Segment Start: Exercise text

Similarly, one of India’s most prominent
yogis, Baba Ramdev, involves himself in politics regularly, appearing
frequently onstage with Modi. Ramdev not only supported Modi’s decision to demonetise old high-denomination currency notes overnight in November, he claims he had himself been calling
for such a move for years. As a businessman, he has been hugely
effective. He owns the Patanjali brand and his face is ubiquitous in
much of North India. Adityanath (left) and Ramdev. (Photo credit: MYogiAdityanath/Facebook).
Selective controversy
Of
course, the history of yoga is also the development of practice,
innovation in the understandings of supernatural powers, new medical
regimes, and a rich textual and visual tradition that reinterprets the
tenets of beliefs and explanations of the world. While these often have
political implications, to only focus on that would have been a
disservice to my students and insulting to the rich ideas practitioners
of yoga have developed over the course of hundreds of years. Much more
of our time was spent discussing the fine points of kaivalya (perfect isolation or absolute unity), various meditative practices, and how texts such as the Hatha Yoga Pradipika came into being.
Unfortunately,
the controversy surrounding my course ignores the history part of the
syllabus and focuses only on the political. That I am a foreigner adds
fuel to the fire as this allows those who object to the course to let
their imaginations regarding my background and intentions run wild.

Segment End: Exercise text
Segment Start: Material supplied

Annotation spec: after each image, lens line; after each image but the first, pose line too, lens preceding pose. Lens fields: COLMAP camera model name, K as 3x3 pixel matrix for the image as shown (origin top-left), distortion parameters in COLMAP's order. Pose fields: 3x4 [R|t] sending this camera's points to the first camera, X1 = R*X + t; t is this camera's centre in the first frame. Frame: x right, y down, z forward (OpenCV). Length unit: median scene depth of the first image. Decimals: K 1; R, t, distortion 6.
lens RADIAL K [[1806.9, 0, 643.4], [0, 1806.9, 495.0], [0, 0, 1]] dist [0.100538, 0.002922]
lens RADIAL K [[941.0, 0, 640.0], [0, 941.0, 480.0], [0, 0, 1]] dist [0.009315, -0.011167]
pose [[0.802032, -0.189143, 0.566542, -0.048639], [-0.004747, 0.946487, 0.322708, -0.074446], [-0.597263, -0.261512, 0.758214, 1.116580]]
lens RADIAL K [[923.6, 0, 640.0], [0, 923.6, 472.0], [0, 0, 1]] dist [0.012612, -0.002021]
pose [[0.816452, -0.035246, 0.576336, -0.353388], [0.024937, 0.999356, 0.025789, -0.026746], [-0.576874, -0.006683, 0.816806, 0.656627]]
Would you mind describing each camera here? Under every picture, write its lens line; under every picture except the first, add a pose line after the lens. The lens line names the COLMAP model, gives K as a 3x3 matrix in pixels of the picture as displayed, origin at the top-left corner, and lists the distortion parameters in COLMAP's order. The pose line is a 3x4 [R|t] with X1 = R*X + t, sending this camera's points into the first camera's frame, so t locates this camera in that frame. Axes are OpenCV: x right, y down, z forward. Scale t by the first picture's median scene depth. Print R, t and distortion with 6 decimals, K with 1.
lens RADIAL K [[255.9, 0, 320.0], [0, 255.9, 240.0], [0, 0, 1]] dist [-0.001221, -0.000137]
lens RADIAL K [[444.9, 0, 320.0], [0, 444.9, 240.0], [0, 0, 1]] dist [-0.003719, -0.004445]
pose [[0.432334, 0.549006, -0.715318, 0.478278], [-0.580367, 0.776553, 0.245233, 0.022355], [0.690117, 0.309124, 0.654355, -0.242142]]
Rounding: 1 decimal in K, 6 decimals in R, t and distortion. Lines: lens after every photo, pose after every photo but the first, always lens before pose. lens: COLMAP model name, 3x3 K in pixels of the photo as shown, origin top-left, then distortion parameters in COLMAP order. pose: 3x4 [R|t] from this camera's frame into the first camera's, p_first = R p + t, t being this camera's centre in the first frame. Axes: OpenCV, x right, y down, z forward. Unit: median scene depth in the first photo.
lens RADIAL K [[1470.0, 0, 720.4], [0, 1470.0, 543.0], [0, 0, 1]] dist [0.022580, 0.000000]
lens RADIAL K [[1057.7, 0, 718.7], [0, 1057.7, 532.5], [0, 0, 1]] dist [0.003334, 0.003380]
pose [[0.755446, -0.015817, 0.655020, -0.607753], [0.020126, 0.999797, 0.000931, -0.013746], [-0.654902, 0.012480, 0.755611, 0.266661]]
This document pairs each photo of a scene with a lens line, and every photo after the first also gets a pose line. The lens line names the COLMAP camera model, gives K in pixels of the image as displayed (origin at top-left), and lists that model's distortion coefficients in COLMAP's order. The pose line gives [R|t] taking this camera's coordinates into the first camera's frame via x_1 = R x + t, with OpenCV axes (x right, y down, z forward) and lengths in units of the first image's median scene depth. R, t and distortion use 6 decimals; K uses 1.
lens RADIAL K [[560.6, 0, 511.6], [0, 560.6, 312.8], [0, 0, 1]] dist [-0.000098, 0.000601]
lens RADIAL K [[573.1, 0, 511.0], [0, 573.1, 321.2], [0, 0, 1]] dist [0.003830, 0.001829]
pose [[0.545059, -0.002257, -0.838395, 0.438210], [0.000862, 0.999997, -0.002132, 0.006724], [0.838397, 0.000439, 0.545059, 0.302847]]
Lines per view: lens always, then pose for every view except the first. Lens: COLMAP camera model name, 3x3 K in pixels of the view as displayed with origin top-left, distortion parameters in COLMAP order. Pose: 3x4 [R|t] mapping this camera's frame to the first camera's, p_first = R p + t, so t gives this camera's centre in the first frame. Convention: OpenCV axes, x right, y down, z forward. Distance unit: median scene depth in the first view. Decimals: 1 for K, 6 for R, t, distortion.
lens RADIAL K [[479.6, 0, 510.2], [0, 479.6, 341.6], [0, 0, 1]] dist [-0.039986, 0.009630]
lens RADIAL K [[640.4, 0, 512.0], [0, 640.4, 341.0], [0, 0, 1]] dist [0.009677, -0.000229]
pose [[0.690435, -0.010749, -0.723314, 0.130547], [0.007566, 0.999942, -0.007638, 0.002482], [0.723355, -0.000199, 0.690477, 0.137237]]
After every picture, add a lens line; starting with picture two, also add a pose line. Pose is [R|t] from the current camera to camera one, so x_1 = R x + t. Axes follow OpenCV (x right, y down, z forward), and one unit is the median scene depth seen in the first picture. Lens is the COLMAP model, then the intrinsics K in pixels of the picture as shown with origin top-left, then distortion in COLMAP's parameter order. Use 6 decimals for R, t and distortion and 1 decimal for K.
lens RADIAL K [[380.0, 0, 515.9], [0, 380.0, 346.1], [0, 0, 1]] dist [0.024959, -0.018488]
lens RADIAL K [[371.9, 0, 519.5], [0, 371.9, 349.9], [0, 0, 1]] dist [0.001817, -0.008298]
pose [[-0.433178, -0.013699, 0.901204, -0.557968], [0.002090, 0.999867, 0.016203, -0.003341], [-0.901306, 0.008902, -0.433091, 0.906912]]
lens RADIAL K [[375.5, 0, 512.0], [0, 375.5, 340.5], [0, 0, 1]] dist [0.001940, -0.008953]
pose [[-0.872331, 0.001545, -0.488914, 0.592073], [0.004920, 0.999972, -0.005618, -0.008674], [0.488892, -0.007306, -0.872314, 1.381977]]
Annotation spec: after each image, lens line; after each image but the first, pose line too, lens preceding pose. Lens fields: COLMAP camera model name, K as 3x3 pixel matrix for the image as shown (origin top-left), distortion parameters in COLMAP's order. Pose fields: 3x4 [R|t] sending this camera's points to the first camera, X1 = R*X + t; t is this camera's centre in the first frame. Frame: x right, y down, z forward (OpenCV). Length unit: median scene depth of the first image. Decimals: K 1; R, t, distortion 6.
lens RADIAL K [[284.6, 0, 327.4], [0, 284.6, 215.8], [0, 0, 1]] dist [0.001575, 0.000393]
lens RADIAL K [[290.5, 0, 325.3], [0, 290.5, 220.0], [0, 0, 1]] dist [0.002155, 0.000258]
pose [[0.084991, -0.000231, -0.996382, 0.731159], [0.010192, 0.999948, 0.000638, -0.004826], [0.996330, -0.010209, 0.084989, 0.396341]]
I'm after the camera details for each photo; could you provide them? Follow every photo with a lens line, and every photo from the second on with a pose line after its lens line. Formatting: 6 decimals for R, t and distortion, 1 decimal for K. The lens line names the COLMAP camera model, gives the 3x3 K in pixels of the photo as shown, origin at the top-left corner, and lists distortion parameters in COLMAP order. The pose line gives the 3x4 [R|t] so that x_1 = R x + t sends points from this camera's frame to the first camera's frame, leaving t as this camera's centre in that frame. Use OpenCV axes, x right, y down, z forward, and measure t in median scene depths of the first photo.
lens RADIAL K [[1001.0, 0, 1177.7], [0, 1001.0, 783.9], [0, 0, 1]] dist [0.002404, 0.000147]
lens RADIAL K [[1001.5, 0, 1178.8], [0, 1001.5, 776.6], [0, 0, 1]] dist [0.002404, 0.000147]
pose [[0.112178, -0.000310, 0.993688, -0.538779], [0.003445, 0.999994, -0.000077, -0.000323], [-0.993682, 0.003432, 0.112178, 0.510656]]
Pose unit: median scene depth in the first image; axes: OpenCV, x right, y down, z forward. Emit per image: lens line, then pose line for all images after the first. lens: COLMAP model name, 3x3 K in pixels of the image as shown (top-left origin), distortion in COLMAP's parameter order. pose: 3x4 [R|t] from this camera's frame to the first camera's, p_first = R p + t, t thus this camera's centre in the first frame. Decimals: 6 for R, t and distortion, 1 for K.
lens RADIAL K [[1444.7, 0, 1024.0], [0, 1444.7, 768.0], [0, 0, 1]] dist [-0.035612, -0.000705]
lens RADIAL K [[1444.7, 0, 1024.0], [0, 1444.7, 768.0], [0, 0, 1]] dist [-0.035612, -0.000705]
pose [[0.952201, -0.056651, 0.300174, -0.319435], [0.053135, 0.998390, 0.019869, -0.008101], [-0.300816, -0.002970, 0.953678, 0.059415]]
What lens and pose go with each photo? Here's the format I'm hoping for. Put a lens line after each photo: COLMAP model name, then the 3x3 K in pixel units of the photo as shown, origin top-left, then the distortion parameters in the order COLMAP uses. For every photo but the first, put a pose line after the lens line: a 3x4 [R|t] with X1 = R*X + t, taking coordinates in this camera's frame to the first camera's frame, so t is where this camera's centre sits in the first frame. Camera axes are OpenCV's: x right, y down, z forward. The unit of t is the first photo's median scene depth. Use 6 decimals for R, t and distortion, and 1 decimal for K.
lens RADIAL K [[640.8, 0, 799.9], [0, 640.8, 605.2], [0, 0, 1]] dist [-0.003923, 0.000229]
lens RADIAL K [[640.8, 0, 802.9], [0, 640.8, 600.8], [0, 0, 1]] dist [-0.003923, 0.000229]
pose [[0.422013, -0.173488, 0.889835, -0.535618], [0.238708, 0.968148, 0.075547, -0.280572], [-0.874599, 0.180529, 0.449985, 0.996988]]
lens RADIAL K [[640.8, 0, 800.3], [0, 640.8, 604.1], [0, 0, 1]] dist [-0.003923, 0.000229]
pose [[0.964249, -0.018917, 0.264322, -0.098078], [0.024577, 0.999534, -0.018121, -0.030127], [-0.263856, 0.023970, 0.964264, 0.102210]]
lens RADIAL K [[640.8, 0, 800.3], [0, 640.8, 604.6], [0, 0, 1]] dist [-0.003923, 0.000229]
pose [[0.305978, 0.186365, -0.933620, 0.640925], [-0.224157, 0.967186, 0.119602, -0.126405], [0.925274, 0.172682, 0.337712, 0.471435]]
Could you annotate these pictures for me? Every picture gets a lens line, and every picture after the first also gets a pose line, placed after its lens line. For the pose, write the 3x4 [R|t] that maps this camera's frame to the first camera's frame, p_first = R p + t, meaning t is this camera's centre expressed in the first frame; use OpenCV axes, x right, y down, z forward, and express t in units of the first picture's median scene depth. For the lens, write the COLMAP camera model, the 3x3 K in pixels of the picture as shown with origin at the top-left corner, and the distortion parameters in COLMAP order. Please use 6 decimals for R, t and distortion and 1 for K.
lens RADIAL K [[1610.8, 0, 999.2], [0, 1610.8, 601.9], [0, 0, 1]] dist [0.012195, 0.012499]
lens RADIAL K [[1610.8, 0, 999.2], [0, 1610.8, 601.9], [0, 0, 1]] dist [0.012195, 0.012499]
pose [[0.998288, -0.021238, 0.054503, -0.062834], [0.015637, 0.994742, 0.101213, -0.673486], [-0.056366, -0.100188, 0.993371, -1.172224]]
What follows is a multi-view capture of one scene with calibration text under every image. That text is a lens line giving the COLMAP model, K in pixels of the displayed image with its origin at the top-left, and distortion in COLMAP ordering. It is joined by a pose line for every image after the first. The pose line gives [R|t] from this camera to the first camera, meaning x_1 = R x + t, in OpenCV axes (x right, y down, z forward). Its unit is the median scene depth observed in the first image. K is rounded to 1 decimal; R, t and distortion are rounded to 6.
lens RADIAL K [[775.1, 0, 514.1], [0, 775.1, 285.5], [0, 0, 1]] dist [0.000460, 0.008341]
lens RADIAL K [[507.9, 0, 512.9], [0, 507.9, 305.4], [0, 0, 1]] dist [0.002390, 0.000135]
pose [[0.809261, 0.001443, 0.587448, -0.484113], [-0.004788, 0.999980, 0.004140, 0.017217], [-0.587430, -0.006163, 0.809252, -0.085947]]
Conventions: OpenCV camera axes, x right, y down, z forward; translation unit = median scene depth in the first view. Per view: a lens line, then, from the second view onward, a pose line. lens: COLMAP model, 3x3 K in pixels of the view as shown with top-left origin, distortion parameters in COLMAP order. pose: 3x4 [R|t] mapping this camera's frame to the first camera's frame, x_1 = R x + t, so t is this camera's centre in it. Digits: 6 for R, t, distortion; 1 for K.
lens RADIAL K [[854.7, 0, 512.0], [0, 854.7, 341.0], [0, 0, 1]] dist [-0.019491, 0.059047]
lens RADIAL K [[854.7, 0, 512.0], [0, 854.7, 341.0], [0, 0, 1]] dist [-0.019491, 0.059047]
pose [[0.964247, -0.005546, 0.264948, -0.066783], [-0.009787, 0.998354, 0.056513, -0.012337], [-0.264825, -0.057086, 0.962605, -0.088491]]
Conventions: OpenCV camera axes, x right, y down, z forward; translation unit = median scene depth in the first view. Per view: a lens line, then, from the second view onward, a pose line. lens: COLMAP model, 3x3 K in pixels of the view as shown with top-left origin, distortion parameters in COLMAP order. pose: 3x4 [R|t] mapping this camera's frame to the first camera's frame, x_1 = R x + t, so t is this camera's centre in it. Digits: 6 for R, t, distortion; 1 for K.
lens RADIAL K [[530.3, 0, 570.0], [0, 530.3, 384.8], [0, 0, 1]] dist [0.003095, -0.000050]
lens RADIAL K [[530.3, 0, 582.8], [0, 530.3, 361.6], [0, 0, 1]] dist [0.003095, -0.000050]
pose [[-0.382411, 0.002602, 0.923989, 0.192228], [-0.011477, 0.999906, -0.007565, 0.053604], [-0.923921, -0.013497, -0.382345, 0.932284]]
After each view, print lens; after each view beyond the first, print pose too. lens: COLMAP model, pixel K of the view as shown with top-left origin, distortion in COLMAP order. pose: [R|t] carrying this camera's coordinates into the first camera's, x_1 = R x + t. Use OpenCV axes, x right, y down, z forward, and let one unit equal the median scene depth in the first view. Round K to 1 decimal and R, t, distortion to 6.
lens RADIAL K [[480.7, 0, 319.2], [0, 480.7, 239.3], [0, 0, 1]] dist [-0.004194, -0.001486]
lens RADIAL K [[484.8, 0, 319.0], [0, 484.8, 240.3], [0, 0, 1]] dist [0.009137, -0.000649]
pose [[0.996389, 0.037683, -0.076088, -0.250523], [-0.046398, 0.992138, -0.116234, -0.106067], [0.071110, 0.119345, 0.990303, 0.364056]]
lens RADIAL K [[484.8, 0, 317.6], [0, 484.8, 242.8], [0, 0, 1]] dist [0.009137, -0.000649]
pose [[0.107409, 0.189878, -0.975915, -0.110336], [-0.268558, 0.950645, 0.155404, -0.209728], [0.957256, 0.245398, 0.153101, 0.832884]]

Segment End: Material supplied

= What is expected =
Please rewrite the passage about yoga and politics, starting at the words "Similarly, one of" and ending after "(Photo credit: MYogiAdityanath/Facebook).", with "hugely" changed to "remarkably". Rely only on the passage about yoga and politics, with no outside information.

= Response to the exercise =
Similarly, one of India’s most prominent
yogis, Baba Ramdev, involves himself in politics regularly, appearing
frequently onstage with Modi. Ramdev not only supported Modi’s decision to demonetise old high-denomination currency notes overnight in November, he claims he had himself been calling
for such a move for years. As a businessman, he has been remarkably
effective. He owns the Patanjali brand and his face is ubiquitous in
much of North India. Adityanath (left) and Ramdev. (Photo credit: MYogiAdityanath/Facebook).